# 8th ed confirmed!



## Barnster (Feb 11, 2010)

I don't know if this has been seen already but gw just sent me an email

The important paragraph

_Warhammer, the Game of Fantasy Battles will be released in July. The preparation for this date has been a time of great excitement here in the Studio as we have lavished detail, care and attention onto the rulebook and the fantastic Citadel miniatures range that it accompanies._

There we go now lets see whats in the set!!!!!


----------



## Masked Jackal (Dec 16, 2009)

I haven't gotten any e-mail like this. Was this e-mail received recently?


----------



## Barnster (Feb 11, 2010)

About 1 hour ago, what country are you in? may be a region thing?


----------



## Masked Jackal (Dec 16, 2009)

I just received it, anyways, this should be in the News and Rumors forum.


----------



## maddermax (May 12, 2008)

Masked Jackal said:


> I just received it, anyways, this should be in the News and Rumors forum.

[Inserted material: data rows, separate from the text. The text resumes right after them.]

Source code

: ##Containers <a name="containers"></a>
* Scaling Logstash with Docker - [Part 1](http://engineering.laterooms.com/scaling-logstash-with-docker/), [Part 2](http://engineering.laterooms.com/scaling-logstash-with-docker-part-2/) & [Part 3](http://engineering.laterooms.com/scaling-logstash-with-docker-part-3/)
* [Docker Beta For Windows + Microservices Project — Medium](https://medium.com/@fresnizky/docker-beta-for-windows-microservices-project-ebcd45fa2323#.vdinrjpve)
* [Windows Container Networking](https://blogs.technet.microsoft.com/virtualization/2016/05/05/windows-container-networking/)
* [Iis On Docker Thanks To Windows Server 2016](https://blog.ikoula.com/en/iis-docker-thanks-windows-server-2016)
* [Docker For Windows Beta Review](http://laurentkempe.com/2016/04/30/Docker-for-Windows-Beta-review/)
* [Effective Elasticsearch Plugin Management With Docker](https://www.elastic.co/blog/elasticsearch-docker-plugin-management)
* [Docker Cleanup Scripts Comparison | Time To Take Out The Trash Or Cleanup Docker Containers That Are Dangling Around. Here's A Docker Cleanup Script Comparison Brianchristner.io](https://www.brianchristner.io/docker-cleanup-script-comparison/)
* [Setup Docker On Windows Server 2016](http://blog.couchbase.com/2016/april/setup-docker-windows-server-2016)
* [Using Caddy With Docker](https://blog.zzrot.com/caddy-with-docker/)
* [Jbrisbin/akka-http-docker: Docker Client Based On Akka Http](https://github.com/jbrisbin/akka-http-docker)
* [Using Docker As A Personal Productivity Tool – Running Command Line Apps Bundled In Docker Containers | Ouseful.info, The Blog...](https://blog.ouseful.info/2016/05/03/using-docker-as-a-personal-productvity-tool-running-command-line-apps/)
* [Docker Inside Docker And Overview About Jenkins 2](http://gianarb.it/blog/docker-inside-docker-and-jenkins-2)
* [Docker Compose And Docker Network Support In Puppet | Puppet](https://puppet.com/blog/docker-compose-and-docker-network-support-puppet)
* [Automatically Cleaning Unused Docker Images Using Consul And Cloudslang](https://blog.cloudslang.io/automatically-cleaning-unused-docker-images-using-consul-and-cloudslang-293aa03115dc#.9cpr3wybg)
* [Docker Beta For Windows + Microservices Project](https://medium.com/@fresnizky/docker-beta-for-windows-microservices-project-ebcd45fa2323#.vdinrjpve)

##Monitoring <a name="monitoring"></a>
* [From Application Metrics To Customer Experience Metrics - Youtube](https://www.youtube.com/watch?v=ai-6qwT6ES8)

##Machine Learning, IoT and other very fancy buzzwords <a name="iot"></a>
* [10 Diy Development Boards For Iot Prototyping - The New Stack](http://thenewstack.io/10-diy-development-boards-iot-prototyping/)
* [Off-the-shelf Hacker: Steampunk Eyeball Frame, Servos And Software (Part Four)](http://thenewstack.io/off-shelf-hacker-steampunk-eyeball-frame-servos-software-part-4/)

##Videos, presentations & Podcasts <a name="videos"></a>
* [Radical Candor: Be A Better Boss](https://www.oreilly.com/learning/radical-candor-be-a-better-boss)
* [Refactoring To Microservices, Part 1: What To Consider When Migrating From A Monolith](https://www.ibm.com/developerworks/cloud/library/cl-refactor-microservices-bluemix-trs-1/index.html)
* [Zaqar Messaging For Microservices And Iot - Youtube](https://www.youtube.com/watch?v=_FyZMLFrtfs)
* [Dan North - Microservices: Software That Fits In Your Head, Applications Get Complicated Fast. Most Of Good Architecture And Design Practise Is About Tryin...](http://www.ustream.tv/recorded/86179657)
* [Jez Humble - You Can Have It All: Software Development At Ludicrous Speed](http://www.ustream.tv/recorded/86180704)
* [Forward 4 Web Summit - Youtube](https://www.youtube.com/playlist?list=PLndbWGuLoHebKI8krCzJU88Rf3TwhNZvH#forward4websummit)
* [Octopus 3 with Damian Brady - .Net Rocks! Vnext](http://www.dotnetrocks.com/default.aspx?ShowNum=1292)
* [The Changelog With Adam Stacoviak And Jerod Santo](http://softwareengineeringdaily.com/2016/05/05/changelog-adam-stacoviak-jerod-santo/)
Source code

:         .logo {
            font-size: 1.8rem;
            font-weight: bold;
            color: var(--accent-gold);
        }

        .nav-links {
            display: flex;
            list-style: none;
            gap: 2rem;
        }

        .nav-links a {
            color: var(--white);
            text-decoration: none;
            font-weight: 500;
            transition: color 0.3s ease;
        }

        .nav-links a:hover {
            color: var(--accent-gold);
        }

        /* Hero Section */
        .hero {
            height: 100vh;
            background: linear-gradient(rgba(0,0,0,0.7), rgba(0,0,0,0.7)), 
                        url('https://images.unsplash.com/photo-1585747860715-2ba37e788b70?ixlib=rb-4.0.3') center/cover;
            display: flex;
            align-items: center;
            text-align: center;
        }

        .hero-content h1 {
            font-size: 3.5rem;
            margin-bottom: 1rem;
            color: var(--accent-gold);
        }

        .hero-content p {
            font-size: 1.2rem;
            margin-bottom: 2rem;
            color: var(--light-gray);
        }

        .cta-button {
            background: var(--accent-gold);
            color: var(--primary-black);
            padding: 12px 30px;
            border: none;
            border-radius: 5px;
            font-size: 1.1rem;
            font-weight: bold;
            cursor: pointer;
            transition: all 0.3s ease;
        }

It's up there now - 8th has been confirmed in an "Incoming!" article. Check out the thread here (link).

Oh, and Woot!


----------



## stevenhassell (Aug 5, 2009)

nice!!! I cant wait to advance order im going to get like three books for my group.


----------



## The_Lone_Wolf (Jan 8, 2010)

its on Gw's website, click on astronomican


----------